------ DATA LISTING

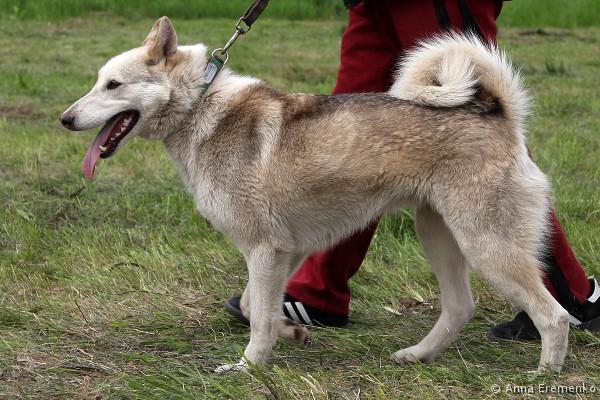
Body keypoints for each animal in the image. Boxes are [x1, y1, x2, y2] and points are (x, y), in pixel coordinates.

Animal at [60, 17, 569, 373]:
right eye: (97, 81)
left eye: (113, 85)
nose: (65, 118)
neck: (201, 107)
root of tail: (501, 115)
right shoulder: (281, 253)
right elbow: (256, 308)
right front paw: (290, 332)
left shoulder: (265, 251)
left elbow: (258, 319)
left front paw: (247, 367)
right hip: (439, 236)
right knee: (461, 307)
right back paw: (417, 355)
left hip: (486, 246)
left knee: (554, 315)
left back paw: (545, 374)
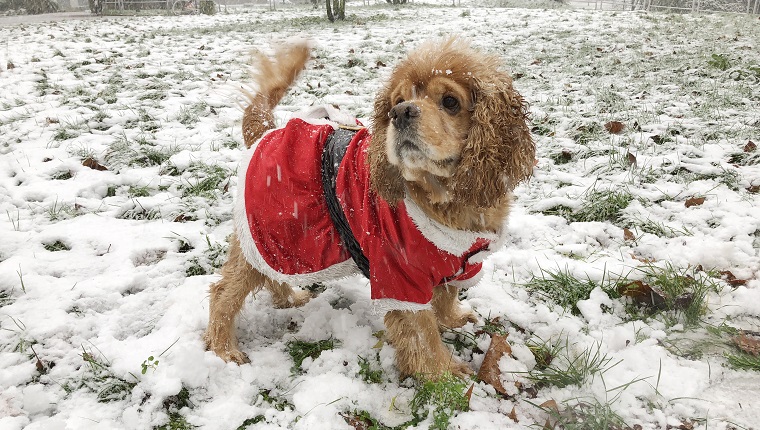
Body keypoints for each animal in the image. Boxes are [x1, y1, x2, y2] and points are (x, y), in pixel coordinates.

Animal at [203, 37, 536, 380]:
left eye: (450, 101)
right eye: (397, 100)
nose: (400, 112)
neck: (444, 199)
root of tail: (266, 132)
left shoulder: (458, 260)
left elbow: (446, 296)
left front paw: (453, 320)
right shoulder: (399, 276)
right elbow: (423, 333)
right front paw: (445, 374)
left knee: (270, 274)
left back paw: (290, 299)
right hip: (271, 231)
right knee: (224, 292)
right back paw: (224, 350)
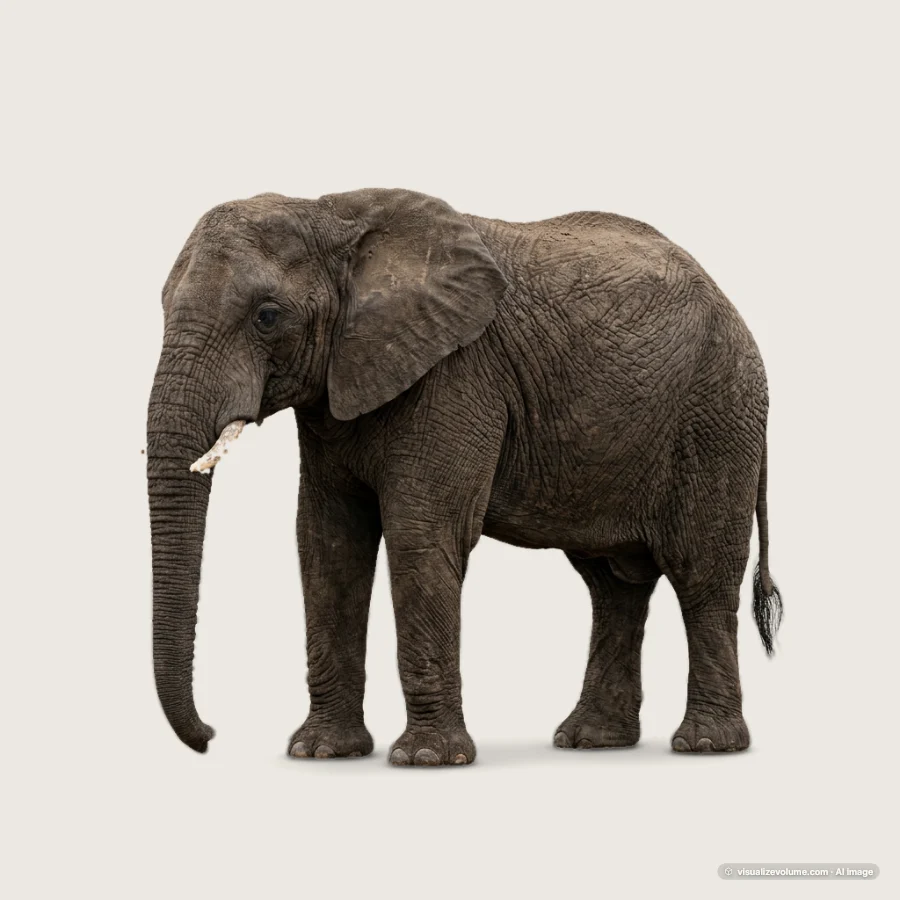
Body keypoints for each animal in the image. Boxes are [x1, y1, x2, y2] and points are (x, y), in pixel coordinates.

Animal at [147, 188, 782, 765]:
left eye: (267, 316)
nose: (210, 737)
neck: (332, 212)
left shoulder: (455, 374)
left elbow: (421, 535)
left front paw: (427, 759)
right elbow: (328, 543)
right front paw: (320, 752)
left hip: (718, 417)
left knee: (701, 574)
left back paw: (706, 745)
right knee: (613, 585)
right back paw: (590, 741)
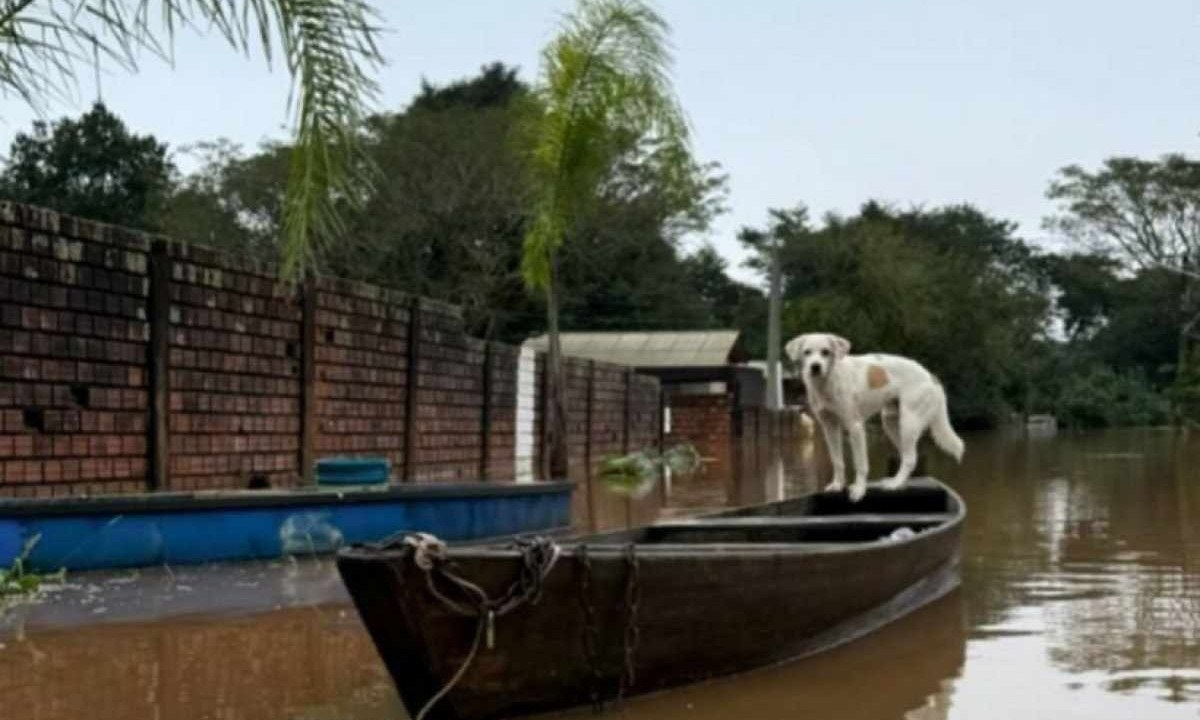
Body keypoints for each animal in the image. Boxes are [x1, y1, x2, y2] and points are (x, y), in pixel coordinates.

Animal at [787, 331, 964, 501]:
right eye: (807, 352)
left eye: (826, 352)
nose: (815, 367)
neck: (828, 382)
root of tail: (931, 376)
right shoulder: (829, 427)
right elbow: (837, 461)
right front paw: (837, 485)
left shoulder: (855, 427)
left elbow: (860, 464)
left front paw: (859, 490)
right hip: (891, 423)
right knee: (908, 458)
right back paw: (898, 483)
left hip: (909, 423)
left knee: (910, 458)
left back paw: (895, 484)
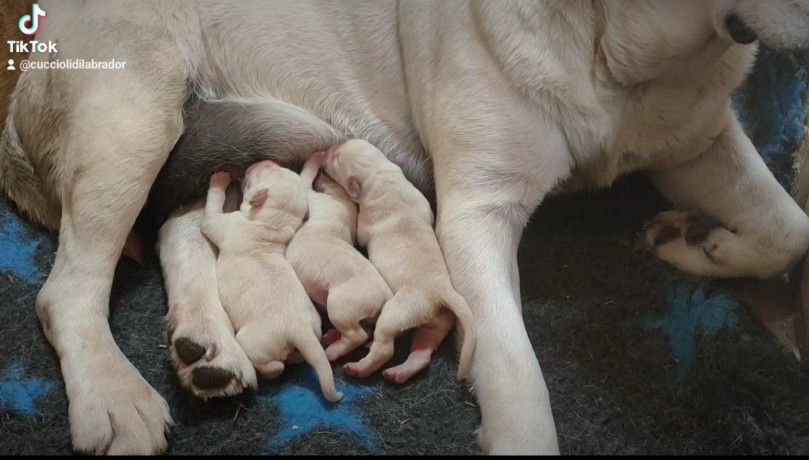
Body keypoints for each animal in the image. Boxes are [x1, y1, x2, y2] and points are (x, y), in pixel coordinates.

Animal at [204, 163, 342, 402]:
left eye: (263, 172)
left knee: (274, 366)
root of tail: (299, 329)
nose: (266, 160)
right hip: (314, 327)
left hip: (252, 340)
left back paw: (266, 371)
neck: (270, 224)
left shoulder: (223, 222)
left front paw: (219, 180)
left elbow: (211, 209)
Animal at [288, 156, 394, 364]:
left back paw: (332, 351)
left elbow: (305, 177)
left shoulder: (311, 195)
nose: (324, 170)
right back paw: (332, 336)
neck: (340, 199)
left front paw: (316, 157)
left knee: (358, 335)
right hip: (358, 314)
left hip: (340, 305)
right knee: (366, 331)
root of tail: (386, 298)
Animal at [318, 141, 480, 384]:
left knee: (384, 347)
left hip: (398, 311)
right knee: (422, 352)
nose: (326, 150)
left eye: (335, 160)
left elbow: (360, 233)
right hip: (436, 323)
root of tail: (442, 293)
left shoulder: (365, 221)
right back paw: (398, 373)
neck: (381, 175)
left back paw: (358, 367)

------------

» PROBLEM: Since the copy must exclude the pictures, transcribe only the text of the records, word for word.

» WRITTEN REPLY:
Body keypoints for each animal in the image. Boxes are [x1, y1, x2, y2] and points are (x, y), in pixel coordinates.

Animal at [60, 17, 569, 373]:
right eye: (97, 81)
left eye: (113, 85)
nose: (65, 118)
neck: (201, 107)
root of tail: (501, 115)
right shoulder: (281, 253)
right elbow: (256, 308)
right front paw: (290, 332)
left shoulder: (265, 251)
left elbow: (258, 319)
left front paw: (247, 367)
right hip: (439, 236)
right knee: (461, 307)
right back paw: (417, 355)
left hip: (486, 246)
left knee: (554, 315)
left back paw: (545, 374)
Body keypoints for each animal in the image. Boxes are [x1, y1, x2, y2] and points are (x, y), in pixel coordinates.

Animal at [203, 37, 536, 380]:
left eye: (450, 101)
right eye: (397, 100)
nose: (400, 112)
neck: (444, 199)
root of tail: (266, 132)
left shoulder: (458, 260)
left elbow: (446, 296)
left front paw: (453, 320)
right shoulder: (399, 276)
right elbow: (423, 333)
right front paw: (445, 374)
left knee: (270, 274)
left back paw: (290, 299)
right hip: (271, 231)
right knee: (224, 292)
right back paw: (224, 350)
Body keypoints for each animal in the image. Boxes are [x1, y1, x2, y2] and points are (x, y), in pixel coordinates.

Animal at [147, 188, 782, 765]:
left eye: (267, 316)
nose: (210, 737)
neck: (332, 212)
left shoulder: (455, 374)
left elbow: (421, 535)
left front paw: (427, 759)
right elbow: (328, 543)
right front paw: (320, 752)
left hip: (718, 417)
left knee: (701, 574)
left back paw: (706, 745)
right knee: (613, 585)
right back paw: (590, 741)
Body keypoints for each animal in the image. Boxes are [x1, y1, x2, y2] and points are (x, y), in pixel coordinates.

Animal at [787, 331, 964, 501]:
right eye: (807, 352)
left eye: (826, 352)
nose: (815, 367)
neck: (828, 382)
root of tail: (931, 376)
right shoulder: (829, 427)
right elbow: (837, 461)
right front paw: (837, 485)
left shoulder: (855, 427)
left elbow: (860, 464)
left front paw: (859, 490)
right hip: (891, 423)
right knee: (908, 458)
right back paw: (898, 483)
left hip: (909, 423)
left knee: (910, 458)
left back paw: (895, 484)
Body keypoints for each animal in the image. Boxes are [x1, y1, x2, y2] and points are (x, y), in pixel coordinates.

Animal at [204, 163, 342, 402]:
left eye: (263, 172)
left knee: (274, 366)
root of tail: (299, 329)
nose: (266, 160)
right hip: (314, 327)
left hip: (252, 340)
left back paw: (266, 371)
neck: (270, 224)
left shoulder: (223, 222)
left front paw: (219, 180)
left elbow: (211, 209)
Animal at [288, 156, 394, 364]:
left back paw: (332, 351)
left elbow: (305, 177)
left shoulder: (311, 195)
nose: (324, 170)
right back paw: (332, 336)
neck: (340, 199)
left front paw: (316, 157)
left knee: (358, 335)
right hip: (358, 314)
left hip: (340, 305)
right knee: (366, 331)
root of tail: (386, 298)
Animal at [318, 141, 480, 384]:
left knee: (384, 347)
left hip: (398, 311)
right knee: (422, 352)
nose: (326, 150)
left eye: (335, 160)
left elbow: (360, 233)
right hip: (436, 323)
root of tail: (442, 293)
left shoulder: (365, 221)
right back paw: (398, 373)
neck: (381, 175)
left back paw: (358, 367)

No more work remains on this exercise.